Of course U.S. military bases were found throughout Japan, and even though the war had been over for almost forty years, it was pretty clear they were there to stay. This created cognitive dissonance: Japan was pacifist, yet filled withe another nation's military outposts? Then there was the b.s. I'd always been told stateside about how hugely benevolent the Marshall Plan following the U.S. attacks using nuclear weapons to wipe out two cities. When I had a child on December 7 I realized that none of my Japanese friends knew the significance of that date for the U.S., or even what the words "Pearl Harbor" referred to.

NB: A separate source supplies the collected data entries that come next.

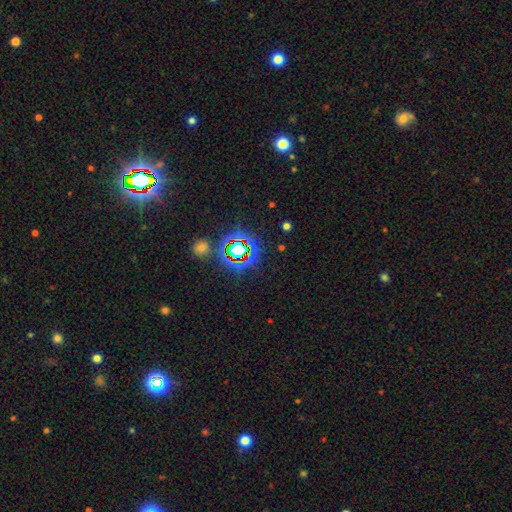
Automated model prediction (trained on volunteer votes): Smooth or featured? star or artifact (71%)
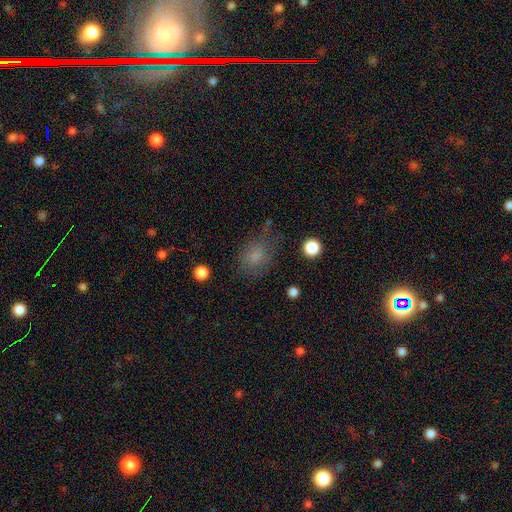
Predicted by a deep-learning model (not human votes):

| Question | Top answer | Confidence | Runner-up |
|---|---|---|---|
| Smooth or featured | smooth | 77% | star or artifact (13%) |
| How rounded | in between | 56% | round (43%) |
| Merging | none | 63% | minor disturbance (22%) |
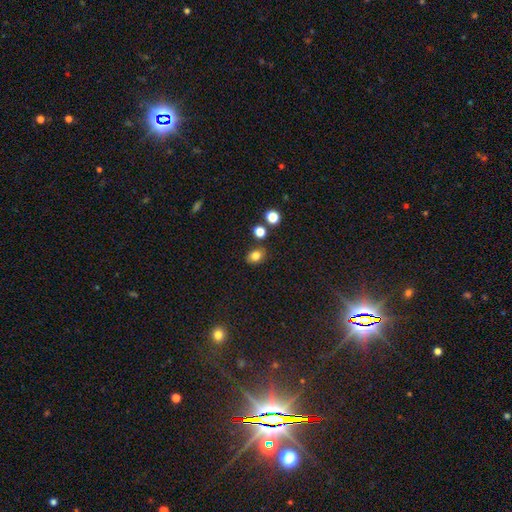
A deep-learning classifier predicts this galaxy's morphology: type=smooth (81%); roundness=in between (56%); merging=none (82%).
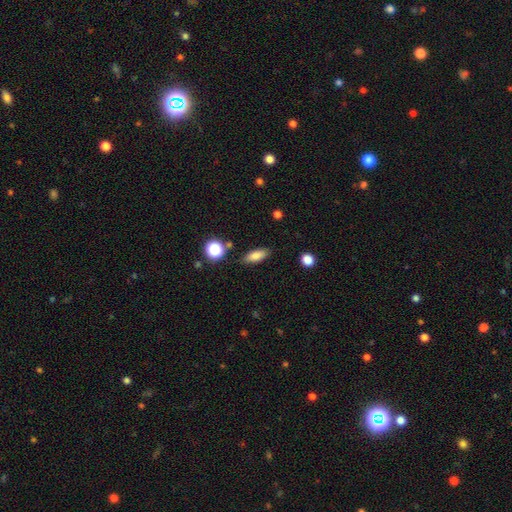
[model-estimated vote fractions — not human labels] Overall: smooth (80%). How rounded: in between (68%). Merging: none (83%).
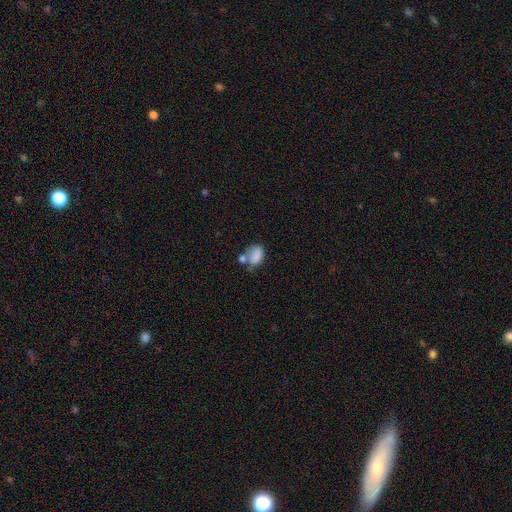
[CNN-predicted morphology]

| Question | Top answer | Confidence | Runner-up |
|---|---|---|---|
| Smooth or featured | smooth | 81% | star or artifact (9%) |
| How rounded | in between | 82% | round (16%) |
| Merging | none | 37% | merger (32%) |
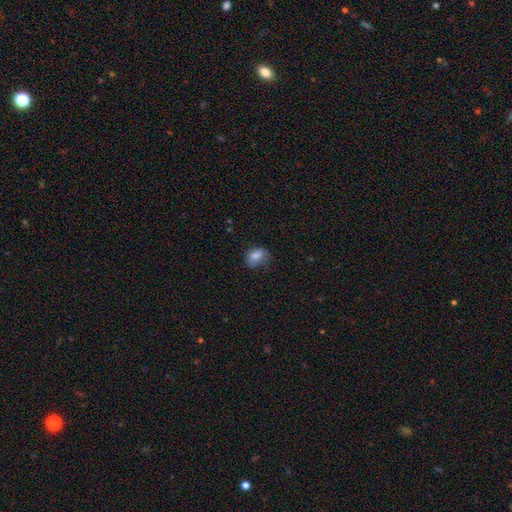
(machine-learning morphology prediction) A smooth galaxy with no disk features (78%) that is in between round and cigar-shaped (73%). Merging: none (52%).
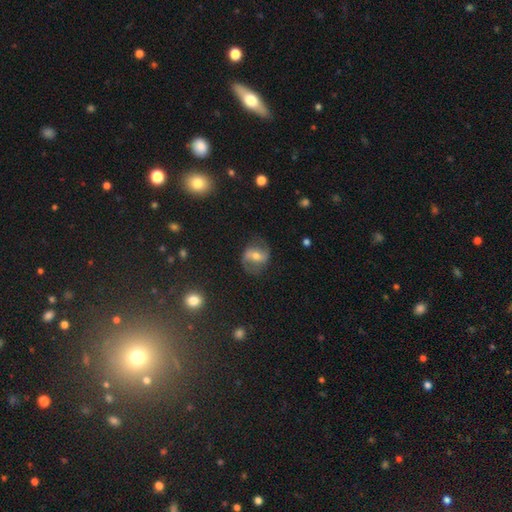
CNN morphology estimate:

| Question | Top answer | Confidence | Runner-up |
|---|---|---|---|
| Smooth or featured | featured or disk | 73% | smooth (18%) |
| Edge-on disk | no | 96% | yes (4%) |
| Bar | strong | 40% | weak (39%) |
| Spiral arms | yes | 88% | no (12%) |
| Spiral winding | medium | 48% | loose (35%) |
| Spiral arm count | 2 | 90% | can't tell (5%) |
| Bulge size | moderate | 62% | small (30%) |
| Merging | none | 75% | minor disturbance (15%) |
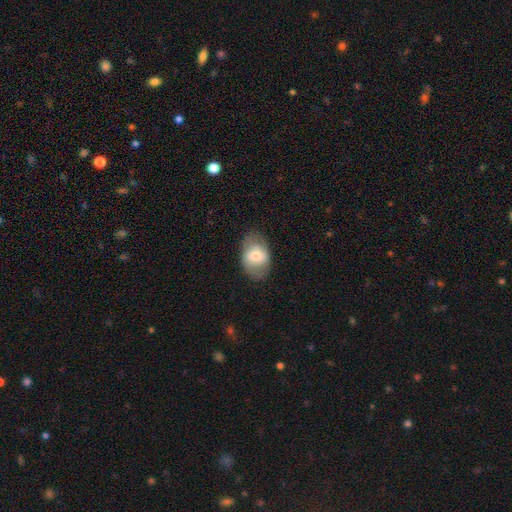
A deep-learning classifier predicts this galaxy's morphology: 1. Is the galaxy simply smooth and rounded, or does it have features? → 58% smooth, 35% featured or disk, 7% star or artifact.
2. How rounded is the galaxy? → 83% in between, 16% round, 1% cigar-shaped.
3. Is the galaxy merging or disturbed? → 77% none, 15% minor disturbance, 6% major disturbance, 1% merger.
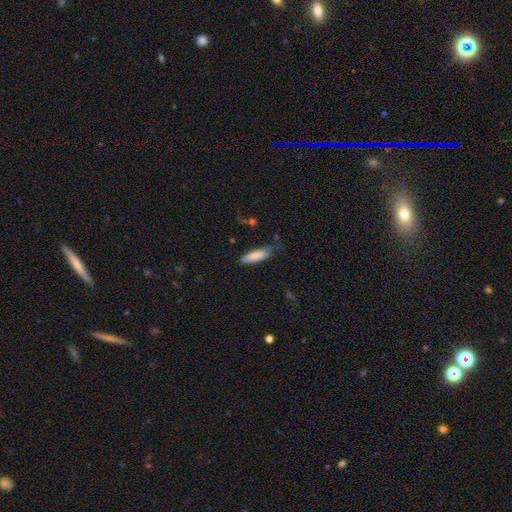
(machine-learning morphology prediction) smooth 82%, featured or disk 12%, star or artifact 6%. Down the decision tree: how rounded — cigar-shaped (53%); merging — none (64%).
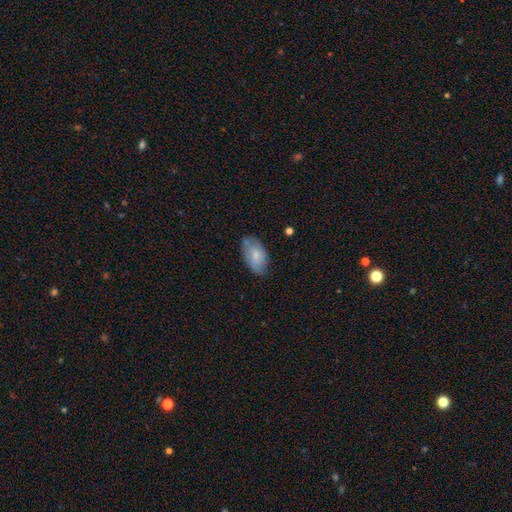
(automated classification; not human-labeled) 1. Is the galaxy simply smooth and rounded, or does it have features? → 57% smooth, 36% featured or disk, 7% star or artifact.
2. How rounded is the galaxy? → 92% in between, 6% round, 2% cigar-shaped.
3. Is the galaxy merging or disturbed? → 64% none, 27% minor disturbance, 6% major disturbance, 3% merger.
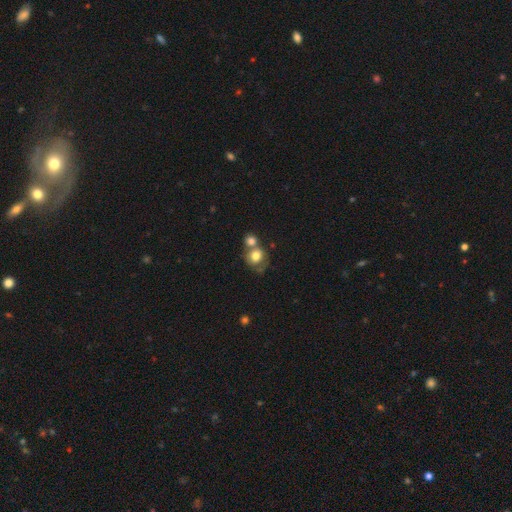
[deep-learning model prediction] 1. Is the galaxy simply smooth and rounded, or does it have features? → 74% smooth, 17% featured or disk, 9% star or artifact.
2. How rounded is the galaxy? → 73% round, 26% in between, 1% cigar-shaped.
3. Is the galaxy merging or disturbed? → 52% merger, 31% none, 11% minor disturbance, 7% major disturbance.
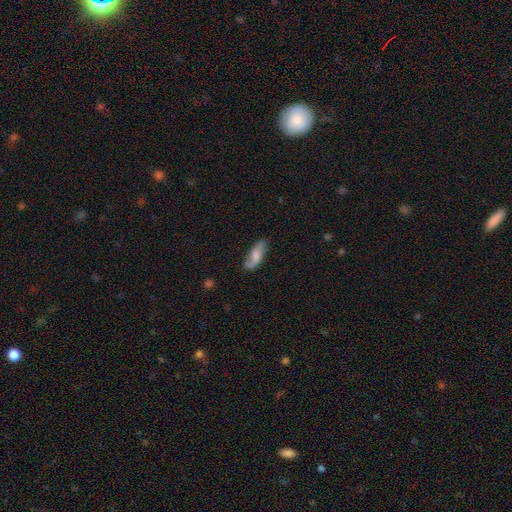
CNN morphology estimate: Q: Smooth or featured?
A: smooth (52%); runner-up: featured or disk (42%)
Q: How rounded?
A: in between (73%); runner-up: cigar-shaped (24%)
Q: Merging?
A: none (77%); runner-up: minor disturbance (18%)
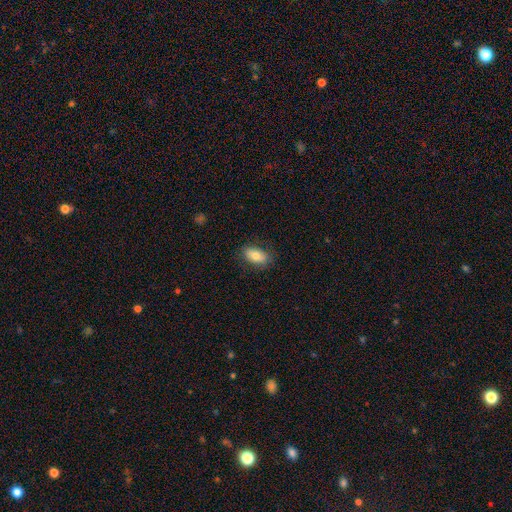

They only remembered August 8, date of the cataclysmic bombing of Hiroshima. 

Now I watch the industrialists of my own country drag us into one endless war after another, stitched together with bursts of killer robot strikes at regular intervals. My whole lifetime has been like that, and it just keeps getting worse. 

Here's how our own military industry operates our government: did you know sequestration doesn't apply to the "Overseas and Contingency Operations" budget? Nope. The funding for wars like Afghanistan and Iraq is separate from the base Pentagon budget and was explicitly protected from any mandatory cuts to balance the budget. Are you surprised? When it comes time for cuts, you already know that some budget line items are more equal than others.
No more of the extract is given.